:: MATERIAL FOR THIS TASK ::
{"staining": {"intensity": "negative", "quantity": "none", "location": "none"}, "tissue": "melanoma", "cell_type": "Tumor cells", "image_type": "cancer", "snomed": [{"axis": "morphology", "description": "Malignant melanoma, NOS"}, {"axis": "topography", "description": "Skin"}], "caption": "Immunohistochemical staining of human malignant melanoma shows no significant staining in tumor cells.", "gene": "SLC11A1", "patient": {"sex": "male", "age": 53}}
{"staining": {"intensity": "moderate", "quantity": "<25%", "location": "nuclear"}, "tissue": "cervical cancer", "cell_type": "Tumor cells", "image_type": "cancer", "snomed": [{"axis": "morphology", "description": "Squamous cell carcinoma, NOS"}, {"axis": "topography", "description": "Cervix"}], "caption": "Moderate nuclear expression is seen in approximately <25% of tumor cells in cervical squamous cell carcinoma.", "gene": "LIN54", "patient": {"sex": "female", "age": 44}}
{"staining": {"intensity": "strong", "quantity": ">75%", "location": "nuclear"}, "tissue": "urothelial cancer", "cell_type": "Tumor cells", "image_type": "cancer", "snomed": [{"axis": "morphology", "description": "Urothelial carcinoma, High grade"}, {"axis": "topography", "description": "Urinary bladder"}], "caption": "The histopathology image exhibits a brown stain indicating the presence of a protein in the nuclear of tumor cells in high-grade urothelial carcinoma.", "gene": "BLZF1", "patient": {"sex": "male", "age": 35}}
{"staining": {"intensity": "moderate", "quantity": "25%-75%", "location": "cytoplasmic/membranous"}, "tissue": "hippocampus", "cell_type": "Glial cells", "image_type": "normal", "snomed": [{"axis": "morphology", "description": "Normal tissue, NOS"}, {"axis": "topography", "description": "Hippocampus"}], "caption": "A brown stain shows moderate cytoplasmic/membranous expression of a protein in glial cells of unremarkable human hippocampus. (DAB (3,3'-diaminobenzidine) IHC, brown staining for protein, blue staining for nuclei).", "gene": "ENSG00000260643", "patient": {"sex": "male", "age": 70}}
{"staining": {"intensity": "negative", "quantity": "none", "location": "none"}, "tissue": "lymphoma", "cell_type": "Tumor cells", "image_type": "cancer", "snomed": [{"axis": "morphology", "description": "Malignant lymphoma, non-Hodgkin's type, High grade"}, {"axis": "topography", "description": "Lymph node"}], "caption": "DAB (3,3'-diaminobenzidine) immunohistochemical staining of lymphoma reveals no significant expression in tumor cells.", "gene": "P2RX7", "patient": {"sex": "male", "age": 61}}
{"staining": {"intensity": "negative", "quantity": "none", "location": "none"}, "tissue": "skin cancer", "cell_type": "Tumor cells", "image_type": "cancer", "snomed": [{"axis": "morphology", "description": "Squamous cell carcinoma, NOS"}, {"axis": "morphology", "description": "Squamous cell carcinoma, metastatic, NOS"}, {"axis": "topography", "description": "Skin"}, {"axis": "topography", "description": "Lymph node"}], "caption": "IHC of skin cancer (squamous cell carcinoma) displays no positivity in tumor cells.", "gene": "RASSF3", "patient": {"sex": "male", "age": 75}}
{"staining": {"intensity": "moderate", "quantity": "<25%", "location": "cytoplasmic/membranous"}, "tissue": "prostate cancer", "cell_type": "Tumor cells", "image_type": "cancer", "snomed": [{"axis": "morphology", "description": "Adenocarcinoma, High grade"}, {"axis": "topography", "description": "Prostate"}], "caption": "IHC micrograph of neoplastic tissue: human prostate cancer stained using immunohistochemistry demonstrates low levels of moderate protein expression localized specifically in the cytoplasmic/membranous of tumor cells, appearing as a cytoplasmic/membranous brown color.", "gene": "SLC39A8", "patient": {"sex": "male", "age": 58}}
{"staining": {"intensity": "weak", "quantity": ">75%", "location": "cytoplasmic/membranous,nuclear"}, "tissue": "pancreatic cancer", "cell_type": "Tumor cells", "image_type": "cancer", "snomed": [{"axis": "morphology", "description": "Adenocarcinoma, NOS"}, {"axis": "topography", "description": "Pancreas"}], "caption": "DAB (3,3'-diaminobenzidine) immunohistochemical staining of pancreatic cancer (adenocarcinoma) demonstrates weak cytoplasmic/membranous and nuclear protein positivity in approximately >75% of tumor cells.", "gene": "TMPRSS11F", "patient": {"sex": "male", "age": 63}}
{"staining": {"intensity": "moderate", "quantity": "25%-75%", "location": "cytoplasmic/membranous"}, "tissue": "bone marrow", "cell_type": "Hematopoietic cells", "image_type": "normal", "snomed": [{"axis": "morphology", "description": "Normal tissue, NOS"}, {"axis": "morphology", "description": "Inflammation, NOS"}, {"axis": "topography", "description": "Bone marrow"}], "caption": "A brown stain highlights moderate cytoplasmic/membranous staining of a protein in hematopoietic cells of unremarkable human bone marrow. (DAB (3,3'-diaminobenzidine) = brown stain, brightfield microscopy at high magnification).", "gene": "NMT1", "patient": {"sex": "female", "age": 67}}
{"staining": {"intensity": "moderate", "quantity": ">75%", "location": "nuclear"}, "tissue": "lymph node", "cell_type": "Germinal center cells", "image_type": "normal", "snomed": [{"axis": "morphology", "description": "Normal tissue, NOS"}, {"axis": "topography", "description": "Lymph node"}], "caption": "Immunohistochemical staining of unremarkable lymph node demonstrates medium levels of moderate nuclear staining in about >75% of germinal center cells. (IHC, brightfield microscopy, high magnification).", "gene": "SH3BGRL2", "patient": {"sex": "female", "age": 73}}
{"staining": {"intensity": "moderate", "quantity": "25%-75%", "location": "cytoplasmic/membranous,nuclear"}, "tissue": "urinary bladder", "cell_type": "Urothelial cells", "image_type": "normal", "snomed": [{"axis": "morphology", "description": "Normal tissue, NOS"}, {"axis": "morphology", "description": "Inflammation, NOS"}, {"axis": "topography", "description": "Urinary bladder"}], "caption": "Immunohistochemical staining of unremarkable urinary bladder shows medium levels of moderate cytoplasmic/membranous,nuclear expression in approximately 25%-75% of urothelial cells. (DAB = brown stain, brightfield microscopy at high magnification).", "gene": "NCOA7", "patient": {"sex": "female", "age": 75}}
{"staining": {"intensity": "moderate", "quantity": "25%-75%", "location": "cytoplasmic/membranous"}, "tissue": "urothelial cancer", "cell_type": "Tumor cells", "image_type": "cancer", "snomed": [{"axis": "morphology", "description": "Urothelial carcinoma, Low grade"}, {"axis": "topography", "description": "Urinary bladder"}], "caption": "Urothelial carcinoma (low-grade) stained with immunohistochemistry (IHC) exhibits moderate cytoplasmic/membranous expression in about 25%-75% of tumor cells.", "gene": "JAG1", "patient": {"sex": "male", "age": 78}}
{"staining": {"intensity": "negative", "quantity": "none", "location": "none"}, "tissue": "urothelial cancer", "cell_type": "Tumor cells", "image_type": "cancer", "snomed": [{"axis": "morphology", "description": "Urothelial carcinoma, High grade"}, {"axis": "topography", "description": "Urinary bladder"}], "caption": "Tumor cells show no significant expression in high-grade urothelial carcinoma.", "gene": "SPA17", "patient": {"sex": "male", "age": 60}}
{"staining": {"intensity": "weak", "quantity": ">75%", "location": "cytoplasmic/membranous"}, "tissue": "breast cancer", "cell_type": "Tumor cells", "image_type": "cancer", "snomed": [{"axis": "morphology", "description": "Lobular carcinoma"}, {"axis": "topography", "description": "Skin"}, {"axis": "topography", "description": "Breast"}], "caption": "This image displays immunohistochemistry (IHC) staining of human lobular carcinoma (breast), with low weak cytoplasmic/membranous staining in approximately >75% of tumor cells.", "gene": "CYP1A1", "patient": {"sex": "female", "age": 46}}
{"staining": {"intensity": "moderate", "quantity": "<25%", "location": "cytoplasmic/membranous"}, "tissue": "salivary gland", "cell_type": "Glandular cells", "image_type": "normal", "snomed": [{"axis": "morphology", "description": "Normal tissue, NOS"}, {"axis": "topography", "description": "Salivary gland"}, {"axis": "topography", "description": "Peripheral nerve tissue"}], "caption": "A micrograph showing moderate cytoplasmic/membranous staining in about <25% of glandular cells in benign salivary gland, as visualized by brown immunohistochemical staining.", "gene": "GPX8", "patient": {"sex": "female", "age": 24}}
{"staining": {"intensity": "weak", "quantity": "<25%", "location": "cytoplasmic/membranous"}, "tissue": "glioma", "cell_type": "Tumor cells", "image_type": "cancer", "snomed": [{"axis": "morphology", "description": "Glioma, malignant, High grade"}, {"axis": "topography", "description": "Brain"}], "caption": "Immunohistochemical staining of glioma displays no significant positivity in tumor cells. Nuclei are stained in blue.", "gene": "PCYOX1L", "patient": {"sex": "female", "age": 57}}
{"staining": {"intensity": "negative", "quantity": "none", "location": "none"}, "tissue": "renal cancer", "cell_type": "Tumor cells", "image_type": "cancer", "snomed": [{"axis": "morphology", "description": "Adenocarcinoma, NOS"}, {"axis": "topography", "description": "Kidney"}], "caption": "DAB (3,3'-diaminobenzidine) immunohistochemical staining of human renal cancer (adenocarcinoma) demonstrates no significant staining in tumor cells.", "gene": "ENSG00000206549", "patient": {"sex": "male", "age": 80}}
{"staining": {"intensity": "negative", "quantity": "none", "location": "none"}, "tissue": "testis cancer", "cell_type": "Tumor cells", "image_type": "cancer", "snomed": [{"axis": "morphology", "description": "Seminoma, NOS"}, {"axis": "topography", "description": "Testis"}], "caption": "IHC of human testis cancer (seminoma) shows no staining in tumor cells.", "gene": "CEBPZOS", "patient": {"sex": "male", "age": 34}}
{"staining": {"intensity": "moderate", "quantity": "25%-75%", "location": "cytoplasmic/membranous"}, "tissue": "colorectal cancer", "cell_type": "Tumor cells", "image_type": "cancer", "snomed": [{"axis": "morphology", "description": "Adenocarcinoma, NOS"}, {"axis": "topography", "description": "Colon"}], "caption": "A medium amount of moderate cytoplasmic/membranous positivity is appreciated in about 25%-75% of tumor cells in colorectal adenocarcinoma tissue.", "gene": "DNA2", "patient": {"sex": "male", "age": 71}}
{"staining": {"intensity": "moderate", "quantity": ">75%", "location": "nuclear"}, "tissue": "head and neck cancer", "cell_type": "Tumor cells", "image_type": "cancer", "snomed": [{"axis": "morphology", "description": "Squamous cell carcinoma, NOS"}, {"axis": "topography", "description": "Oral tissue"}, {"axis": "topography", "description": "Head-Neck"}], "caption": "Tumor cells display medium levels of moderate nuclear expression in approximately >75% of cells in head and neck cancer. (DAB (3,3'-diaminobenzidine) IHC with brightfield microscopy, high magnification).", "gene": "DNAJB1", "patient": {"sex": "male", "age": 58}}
:::
In the entries above, find lines with "stained" and copy each.

{"staining": {"intensity": "moderate", "quantity": "<25%", "location": "cytoplasmic/membranous"}, "tissue": "prostate cancer", "cell_type": "Tumor cells", "image_type": "cancer", "snomed": [{"axis": "morphology", "description": "Adenocarcinoma, High grade"}, {"axis": "topography", "description": "Prostate"}], "caption": "IHC micrograph of neoplastic tissue: human prostate cancer stained using immunohistochemistry demonstrates low levels of moderate protein expression localized specifically in the cytoplasmic/membranous of tumor cells, appearing as a cytoplasmic/membranous brown color.", "gene": "SLC39A8", "patient": {"sex": "male", "age": 58}}
{"staining": {"intensity": "moderate", "quantity": "25%-75%", "location": "cytoplasmic/membranous"}, "tissue": "urothelial cancer", "cell_type": "Tumor cells", "image_type": "cancer", "snomed": [{"axis": "morphology", "description": "Urothelial carcinoma, Low grade"}, {"axis": "topography", "description": "Urinary bladder"}], "caption": "Urothelial carcinoma (low-grade) stained with immunohistochemistry (IHC) exhibits moderate cytoplasmic/membranous expression in about 25%-75% of tumor cells.", "gene": "JAG1", "patient": {"sex": "male", "age": 78}}
{"staining": {"intensity": "weak", "quantity": "<25%", "location": "cytoplasmic/membranous"}, "tissue": "glioma", "cell_type": "Tumor cells", "image_type": "cancer", "snomed": [{"axis": "morphology", "description": "Glioma, malignant, High grade"}, {"axis": "topography", "description": "Brain"}], "caption": "Immunohistochemical staining of glioma displays no significant positivity in tumor cells. Nuclei are stained in blue.", "gene": "PCYOX1L", "patient": {"sex": "female", "age": 57}}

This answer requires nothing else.